Transcribe the entries below exactly; leave every image out.

Saved entries:
....

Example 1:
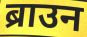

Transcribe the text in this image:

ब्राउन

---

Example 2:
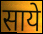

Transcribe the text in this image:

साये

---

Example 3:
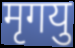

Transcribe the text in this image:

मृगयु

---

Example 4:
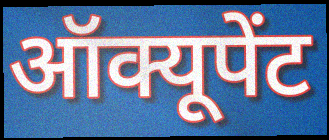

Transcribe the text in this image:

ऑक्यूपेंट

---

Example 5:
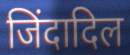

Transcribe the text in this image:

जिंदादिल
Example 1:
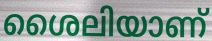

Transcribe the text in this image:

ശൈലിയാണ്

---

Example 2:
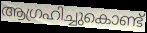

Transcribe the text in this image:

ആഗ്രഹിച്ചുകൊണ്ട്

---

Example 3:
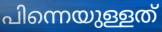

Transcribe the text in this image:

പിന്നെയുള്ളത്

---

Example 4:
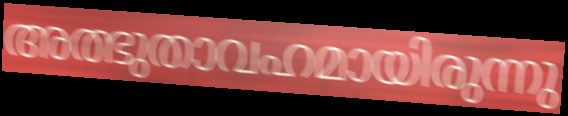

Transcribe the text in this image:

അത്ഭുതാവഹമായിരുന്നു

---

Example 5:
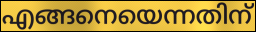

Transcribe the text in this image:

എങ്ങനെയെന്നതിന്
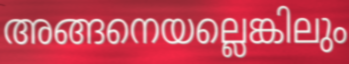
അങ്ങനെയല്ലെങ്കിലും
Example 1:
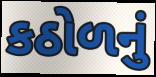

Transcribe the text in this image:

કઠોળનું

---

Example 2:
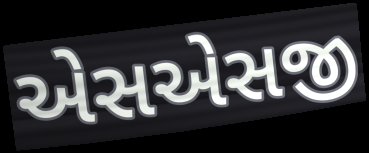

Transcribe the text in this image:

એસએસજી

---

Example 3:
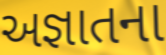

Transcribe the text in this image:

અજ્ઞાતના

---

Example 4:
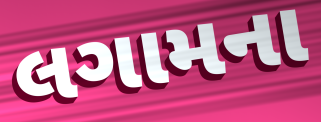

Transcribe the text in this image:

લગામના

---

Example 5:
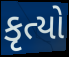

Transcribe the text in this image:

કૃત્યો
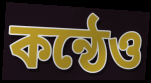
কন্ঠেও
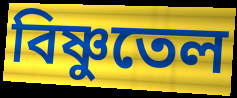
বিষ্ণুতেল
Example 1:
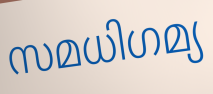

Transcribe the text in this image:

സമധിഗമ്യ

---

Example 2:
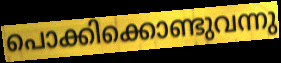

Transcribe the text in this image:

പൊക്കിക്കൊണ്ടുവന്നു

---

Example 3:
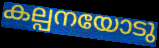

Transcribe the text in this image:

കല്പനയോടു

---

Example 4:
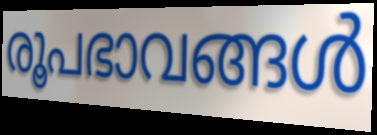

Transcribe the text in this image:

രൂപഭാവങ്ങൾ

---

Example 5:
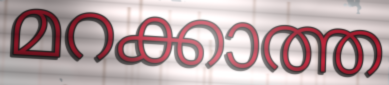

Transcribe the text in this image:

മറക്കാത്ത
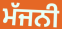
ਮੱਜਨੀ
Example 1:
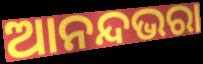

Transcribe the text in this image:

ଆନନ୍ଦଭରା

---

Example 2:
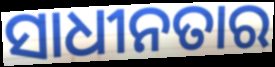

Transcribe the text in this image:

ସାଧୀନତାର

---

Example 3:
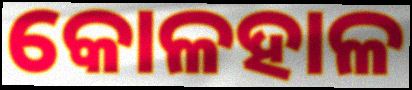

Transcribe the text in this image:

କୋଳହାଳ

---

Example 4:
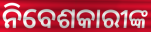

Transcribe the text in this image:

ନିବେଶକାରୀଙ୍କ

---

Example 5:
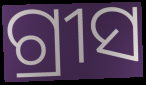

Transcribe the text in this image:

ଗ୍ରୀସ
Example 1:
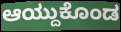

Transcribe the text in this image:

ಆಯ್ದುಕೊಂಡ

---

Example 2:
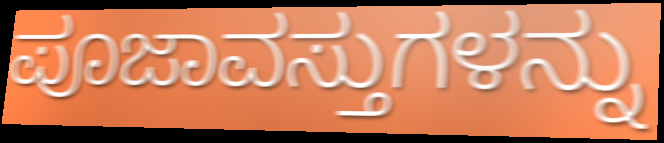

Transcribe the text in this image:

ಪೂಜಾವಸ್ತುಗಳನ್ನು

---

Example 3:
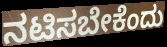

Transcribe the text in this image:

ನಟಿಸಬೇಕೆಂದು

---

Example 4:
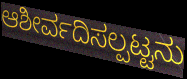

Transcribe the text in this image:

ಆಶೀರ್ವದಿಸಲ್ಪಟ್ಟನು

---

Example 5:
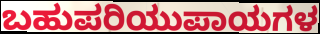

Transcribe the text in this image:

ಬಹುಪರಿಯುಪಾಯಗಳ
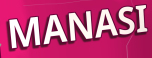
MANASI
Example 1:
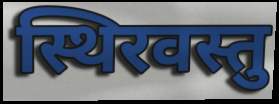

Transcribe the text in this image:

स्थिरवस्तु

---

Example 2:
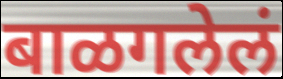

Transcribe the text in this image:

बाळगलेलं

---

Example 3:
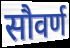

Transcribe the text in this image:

....

> **Written response**
Example 1:

Transcribe the text in this image:

ब्राउन

---

Example 2:

Transcribe the text in this image:

साये

---

Example 3:

Transcribe the text in this image:

मृगयु

---

Example 4:

Transcribe the text in this image:

ऑक्यूपेंट

---

Example 5:

Transcribe the text in this image:

जिंदादिल
Example 1:

Transcribe the text in this image:

ശൈലിയാണ്

---

Example 2:

Transcribe the text in this image:

ആഗ്രഹിച്ചുകൊണ്ട്

---

Example 3:

Transcribe the text in this image:

പിന്നെയുള്ളത്

---

Example 4:

Transcribe the text in this image:

അത്ഭുതാവഹമായിരുന്നു

---

Example 5:

Transcribe the text in this image:

എങ്ങനെയെന്നതിന്
അങ്ങനെയല്ലെങ്കിലും
Example 1:

Transcribe the text in this image:

કઠોળનું

---

Example 2:

Transcribe the text in this image:

એસએસજી

---

Example 3:

Transcribe the text in this image:

અજ્ઞાતના

---

Example 4:

Transcribe the text in this image:

લગામના

---

Example 5:

Transcribe the text in this image:

કૃત્યો
কন্ঠেও
বিষ্ণুতেল
Example 1:

Transcribe the text in this image:

സമധിഗമ്യ

---

Example 2:

Transcribe the text in this image:

പൊക്കിക്കൊണ്ടുവന്നു

---

Example 3:

Transcribe the text in this image:

കല്പനയോടു

---

Example 4:

Transcribe the text in this image:

രൂപഭാവങ്ങൾ

---

Example 5:

Transcribe the text in this image:

മറക്കാത്ത
ਮੱਜਨੀ
Example 1:

Transcribe the text in this image:

ଆନନ୍ଦଭରା

---

Example 2:

Transcribe the text in this image:

ସାଧୀନତାର

---

Example 3:

Transcribe the text in this image:

କୋଳହାଳ

---

Example 4:

Transcribe the text in this image:

ନିବେଶକାରୀଙ୍କ

---

Example 5:

Transcribe the text in this image:

ଗ୍ରୀସ
Example 1:

Transcribe the text in this image:

ಆಯ್ದುಕೊಂಡ

---

Example 2:

Transcribe the text in this image:

ಪೂಜಾವಸ್ತುಗಳನ್ನು

---

Example 3:

Transcribe the text in this image:

ನಟಿಸಬೇಕೆಂದು

---

Example 4:

Transcribe the text in this image:

ಆಶೀರ್ವದಿಸಲ್ಪಟ್ಟನು

---

Example 5:

Transcribe the text in this image:

ಬಹುಪರಿಯುಪಾಯಗಳ
MANASI
Example 1:

Transcribe the text in this image:

स्थिरवस्तु

---

Example 2:

Transcribe the text in this image:

बाळगलेलं

---

Example 3:

Transcribe the text in this image:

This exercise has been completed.